Pencils

Please note: this page is in progress

Unlike my personal website where I publish pages that are really in progress — with TODOs floating around, fragmentary thoughts, and much unpolish — any given in progress page on this ministry website is really only in progress insofar as I have not finished writing all the content that I expect to be eventually located on the page. That is to say, everything that is published on the page is already complete, edited, and checked-over for accuracy and correctness, but there is still more planned writing on the page to be completed.

I'm an outliner when I write, so how this plays out in practice is that I will fill in the outline skeleton (as displayed in the table of contents) with content over time, until the whole page is eventually complete.

Basic Idea

  • From a practical standpoint, mechanical pencils are better than wood pencils (worst) and leadholders (not quite as bad, but suboptimal for everyday use outside of a few specific applications).
  • You have to sharpen wood pencils, and you get wood shavings as well as lead shavings.

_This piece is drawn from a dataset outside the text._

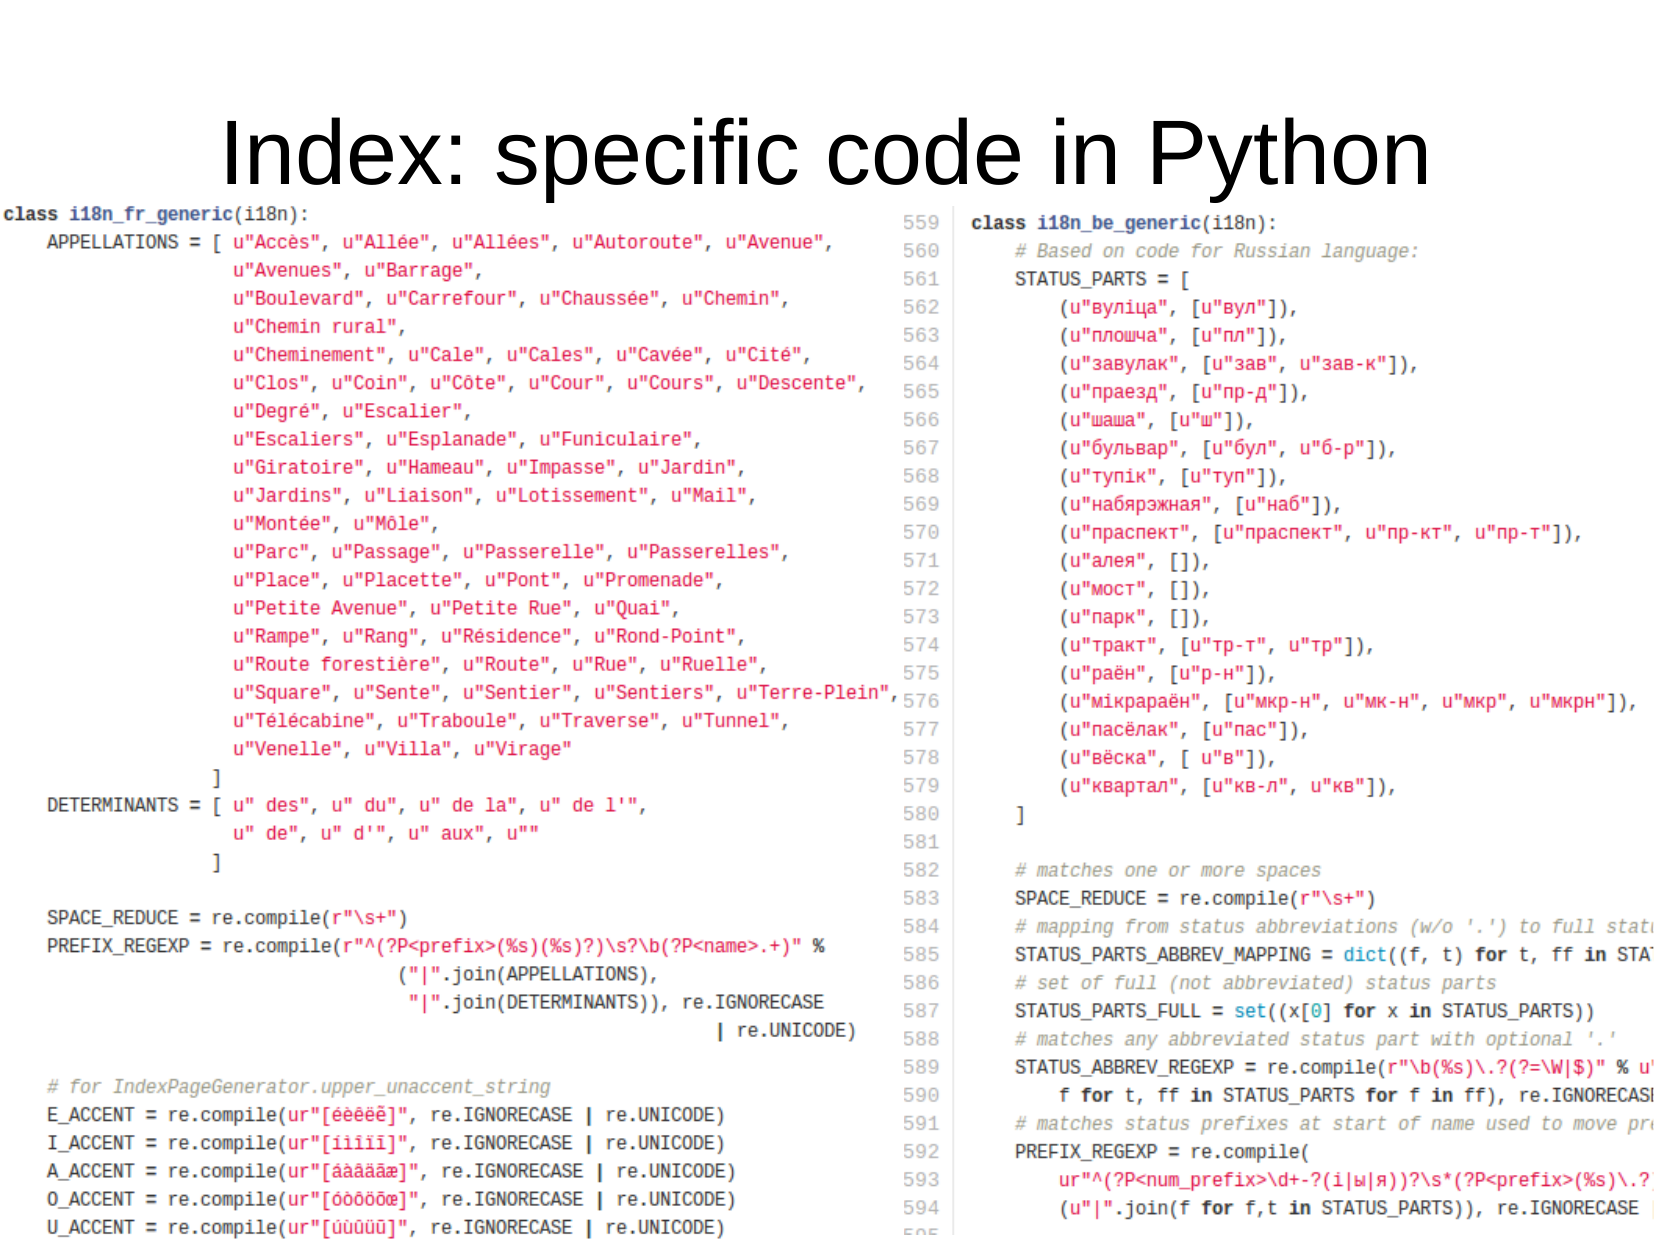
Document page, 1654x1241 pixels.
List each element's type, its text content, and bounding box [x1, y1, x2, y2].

Additionally, if you are writing with a soft lead (as you should be), it will dull very quickly and you will have to sharpen often. Additionally, the weight/length of the pencil will change as you sharpen it more and more rather than staying consistent (decidedly bad — you will have to change your grip and accommodate many different physical configurations instead of just getting used to one).
  • Lead holders have the same sharpening problems as wood pencils (minus the wood shavings — generally lead holders are easier to sharpen and less messy overall), and you still run into the problem of having to constantly resharpen, especially if you use soft lead. Leadholders have two primary advantages over wooden pencils: they give you the ability to retract the tip so it doesn’t get damaged or stab you, and 2) they stay the same size and (relatively) the same weight instead of changing over time.

Width

Advancing mechanism

  • Of the options available (back click, side click, shaker, auto-feed), I think a well designed side click wins every time.
  • Back clicks require you to move your hand out of writing position in order to extend the lead.
  • Shakers let you keep your hand in writing position, but you need to move the pencil fairly significantly to get the mechanism to actuate.
  • Well designed side clicks (i.e., those that let you keep your thumb on the advance mechanism continuously) let you keep your hand in writing position and advance lead without undue movement. Once you get good at timing, you can generally advance lead between words with minimal delay.
  • Auto-feed pencils work by making the lead guard scrape against the paper to release more lead. The scraping mechanism has some distinct disadvantages: 1) it can limit writing angles (because very little lead is out at any given time), 2) you basically have to run out of extended lead to get more lead, which leads to line inconsistency and scratchiness. On the other hand, you rarely ever break lead. (Which isn’t a huge pro in my opinion because once you learn how to write with your arm with minimal pressure you never break lead anyway).